Dialogue with Maduro is not likely to occur. In the previous years, dialogue has led to repression rather than cooperation. In short, the role of the Venezuelan military, especially this coming February 23rd, will be key in combating the uncertainty that endures in Venezuela. While Guaidó insists that Venezuela can find a peaceful way forward, without forcing military intervention and without the civil war that many fear, the role of the international community will be vital in helping Venezuelans restore their democracy through legitimate and constitutional means.

The future of Venezuela remains uncertain as both Maduro and Guaidó continue to exercise executive functions in a power struggle game that revolves around an issue of legitimacy. The Venezuelan crisis is complex, and Venezuelans have a long road ahead in restoring their country. However, here stands an opportunity to restore Venezuela’s democracy. Change can be achieved through peaceful and non-violent means, prioritizing the provision of humanitarian aid, avoiding the escalation of conflict and military intervention and, most importantly, allowing Venezuelans to determine their own fate. And while the international community should do everything in their hands to help Venezuela restore its democracy, change needs to come from within.

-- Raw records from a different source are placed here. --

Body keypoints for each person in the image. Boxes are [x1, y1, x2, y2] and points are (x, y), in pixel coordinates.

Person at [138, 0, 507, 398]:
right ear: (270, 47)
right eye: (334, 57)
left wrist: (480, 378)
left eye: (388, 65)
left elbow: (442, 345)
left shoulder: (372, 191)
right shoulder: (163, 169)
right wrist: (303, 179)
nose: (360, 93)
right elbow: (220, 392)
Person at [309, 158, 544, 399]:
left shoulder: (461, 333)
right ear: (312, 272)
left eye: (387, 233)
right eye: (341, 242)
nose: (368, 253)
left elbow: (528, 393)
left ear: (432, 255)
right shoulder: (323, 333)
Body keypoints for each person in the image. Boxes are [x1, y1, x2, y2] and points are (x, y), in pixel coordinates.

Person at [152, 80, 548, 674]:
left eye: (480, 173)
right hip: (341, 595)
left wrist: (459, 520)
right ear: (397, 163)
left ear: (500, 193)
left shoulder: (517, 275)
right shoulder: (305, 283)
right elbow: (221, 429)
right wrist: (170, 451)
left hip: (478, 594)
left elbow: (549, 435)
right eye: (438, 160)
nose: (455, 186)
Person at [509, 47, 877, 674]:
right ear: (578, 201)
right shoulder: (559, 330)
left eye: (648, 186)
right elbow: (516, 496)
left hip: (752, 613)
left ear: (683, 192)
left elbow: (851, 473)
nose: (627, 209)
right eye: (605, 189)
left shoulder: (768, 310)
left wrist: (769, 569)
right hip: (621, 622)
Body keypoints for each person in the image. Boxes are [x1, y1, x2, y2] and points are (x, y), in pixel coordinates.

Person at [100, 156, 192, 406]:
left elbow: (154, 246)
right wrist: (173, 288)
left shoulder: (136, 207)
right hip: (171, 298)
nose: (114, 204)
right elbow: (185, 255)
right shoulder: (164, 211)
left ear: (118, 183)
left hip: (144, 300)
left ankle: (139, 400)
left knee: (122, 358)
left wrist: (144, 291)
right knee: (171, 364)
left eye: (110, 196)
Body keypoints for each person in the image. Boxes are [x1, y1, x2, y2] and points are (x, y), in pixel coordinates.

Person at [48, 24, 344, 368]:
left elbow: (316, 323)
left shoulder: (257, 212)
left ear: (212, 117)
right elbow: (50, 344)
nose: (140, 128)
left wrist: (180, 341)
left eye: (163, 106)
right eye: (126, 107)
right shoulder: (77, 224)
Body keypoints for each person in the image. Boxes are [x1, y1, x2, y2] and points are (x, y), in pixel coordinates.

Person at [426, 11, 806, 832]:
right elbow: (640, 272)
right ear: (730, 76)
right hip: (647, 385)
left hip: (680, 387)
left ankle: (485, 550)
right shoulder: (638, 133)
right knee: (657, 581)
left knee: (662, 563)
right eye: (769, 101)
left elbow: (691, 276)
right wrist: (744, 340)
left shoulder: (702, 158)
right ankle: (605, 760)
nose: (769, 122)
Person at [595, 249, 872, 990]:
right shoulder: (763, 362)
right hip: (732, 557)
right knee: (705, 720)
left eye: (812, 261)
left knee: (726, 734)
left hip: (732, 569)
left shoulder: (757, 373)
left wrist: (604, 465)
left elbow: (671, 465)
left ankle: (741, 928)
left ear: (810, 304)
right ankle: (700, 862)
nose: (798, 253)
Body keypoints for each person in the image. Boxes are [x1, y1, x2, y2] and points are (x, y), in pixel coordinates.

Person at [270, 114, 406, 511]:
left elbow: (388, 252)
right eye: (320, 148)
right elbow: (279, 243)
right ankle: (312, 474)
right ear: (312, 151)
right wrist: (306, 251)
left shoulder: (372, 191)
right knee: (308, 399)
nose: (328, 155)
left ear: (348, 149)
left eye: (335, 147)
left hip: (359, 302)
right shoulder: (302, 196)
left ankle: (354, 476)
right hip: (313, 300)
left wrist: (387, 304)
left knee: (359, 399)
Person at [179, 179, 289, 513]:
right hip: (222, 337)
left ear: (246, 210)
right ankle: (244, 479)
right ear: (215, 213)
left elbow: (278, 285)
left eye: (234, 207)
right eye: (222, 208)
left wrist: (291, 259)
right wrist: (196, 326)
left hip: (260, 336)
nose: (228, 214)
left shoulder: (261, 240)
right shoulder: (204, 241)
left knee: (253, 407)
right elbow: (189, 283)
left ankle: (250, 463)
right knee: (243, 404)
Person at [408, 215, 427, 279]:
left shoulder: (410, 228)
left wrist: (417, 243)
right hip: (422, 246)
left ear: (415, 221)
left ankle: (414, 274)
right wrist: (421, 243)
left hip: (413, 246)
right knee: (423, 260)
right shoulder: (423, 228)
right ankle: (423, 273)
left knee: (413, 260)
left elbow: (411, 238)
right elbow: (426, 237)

Alessia Rodríguez is a Master of Public Policy and Global Affairs student at the University of British Colombia. Born and raised in Venezuela, Alessia first completed a BA (Hons) in International Relations, Political Science, and Sociology at the University of Toronto. She hopes to contribute to the social and economic development of Venezuela and Latin America at large. Her passion for development stems from her philosophy that the best policies should seek to empower and integrate developing countries and their particularities as against exclusion and further dependency.